EXERCISE DETAILS: Write the entries out exactly. Any images they hold stay out of the copy.

▬▬▬

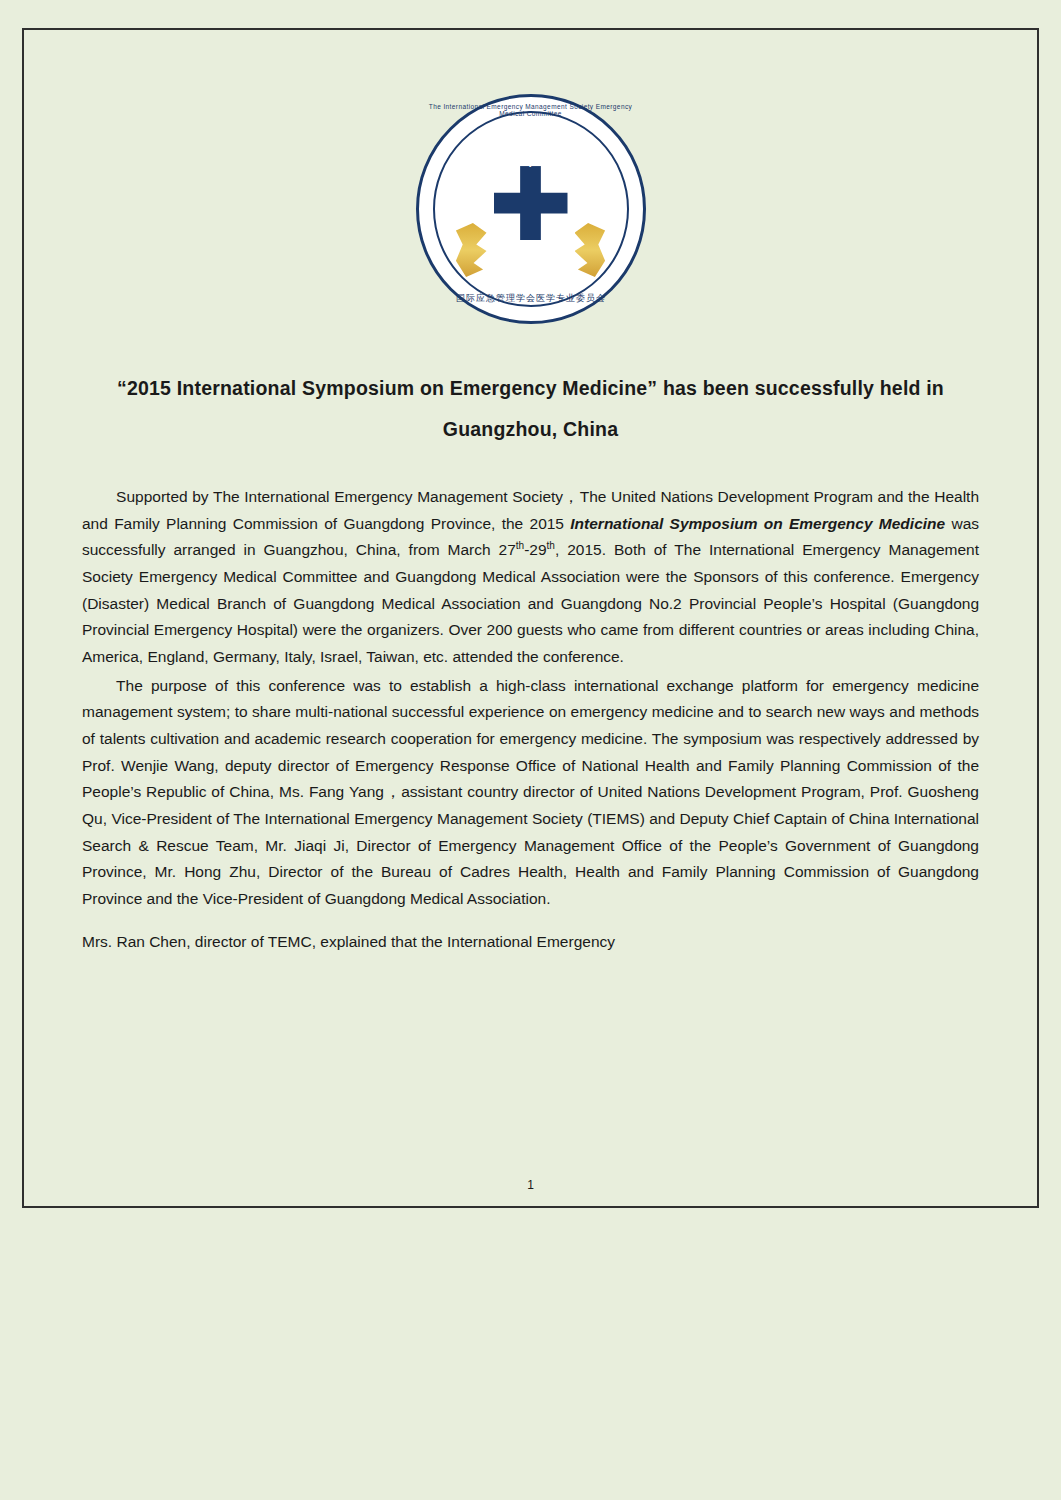The International Emergency Management Society Emergency Medical Committee
T I M E
国际应急管理学会医学专业委员会
“2015 International Symposium on Emergency Medicine” has been successfully held in Guangzhou, China
Supported by The International Emergency Management Society，The United Nations Development Program and the Health and Family Planning Commission of Guangdong Province, the 2015 International Symposium on Emergency Medicine was successfully arranged in Guangzhou, China, from March 27th-29th, 2015. Both of The International Emergency Management Society Emergency Medical Committee and Guangdong Medical Association were the Sponsors of this conference. Emergency (Disaster) Medical Branch of Guangdong Medical Association and Guangdong No.2 Provincial People’s Hospital (Guangdong Provincial Emergency Hospital) were the organizers. Over 200 guests who came from different countries or areas including China, America, England, Germany, Italy, Israel, Taiwan, etc. attended the conference.
The purpose of this conference was to establish a high-class international exchange platform for emergency medicine management system; to share multi-national successful experience on emergency medicine and to search new ways and methods of talents cultivation and academic research cooperation for emergency medicine. The symposium was respectively addressed by Prof. Wenjie Wang, deputy director of Emergency Response Office of National Health and Family Planning Commission of the People’s Republic of China, Ms. Fang Yang，assistant country director of United Nations Development Program, Prof. Guosheng Qu, Vice-President of The International Emergency Management Society (TIEMS) and Deputy Chief Captain of China International Search & Rescue Team, Mr. Jiaqi Ji, Director of Emergency Management Office of the People’s Government of Guangdong Province, Mr. Hong Zhu, Director of the Bureau of Cadres Health, Health and Family Planning Commission of Guangdong Province and the Vice-President of Guangdong Medical Association.
Mrs. Ran Chen, director of TEMC, explained that the International Emergency
1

▬▬▬

FINAL ANSWER:
The International Emergency Management Society Emergency Medical Committee
T I M E
国际应急管理学会医学专业委员会
“2015 International Symposium on Emergency Medicine” has been successfully held in Guangzhou, China
Supported by The International Emergency Management Society，The United Nations Development Program and the Health and Family Planning Commission of Guangdong Province, the 2015 International Symposium on Emergency Medicine was successfully arranged in Guangzhou, China, from March 27th-29th, 2015. Both of The International Emergency Management Society Emergency Medical Committee and Guangdong Medical Association were the Sponsors of this conference. Emergency (Disaster) Medical Branch of Guangdong Medical Association and Guangdong No.2 Provincial People’s Hospital (Guangdong Provincial Emergency Hospital) were the organizers. Over 200 guests who came from different countries or areas including China, America, England, Germany, Italy, Israel, Taiwan, etc. attended the conference.
The purpose of this conference was to establish a high-class international exchange platform for emergency medicine management system; to share multi-national successful experience on emergency medicine and to search new ways and methods of talents cultivation and academic research cooperation for emergency medicine. The symposium was respectively addressed by Prof. Wenjie Wang, deputy director of Emergency Response Office of National Health and Family Planning Commission of the People’s Republic of China, Ms. Fang Yang，assistant country director of United Nations Development Program, Prof. Guosheng Qu, Vice-President of The International Emergency Management Society (TIEMS) and Deputy Chief Captain of China International Search & Rescue Team, Mr. Jiaqi Ji, Director of Emergency Management Office of the People’s Government of Guangdong Province, Mr. Hong Zhu, Director of the Bureau of Cadres Health, Health and Family Planning Commission of Guangdong Province and the Vice-President of Guangdong Medical Association.
Mrs. Ran Chen, director of TEMC, explained that the International Emergency
1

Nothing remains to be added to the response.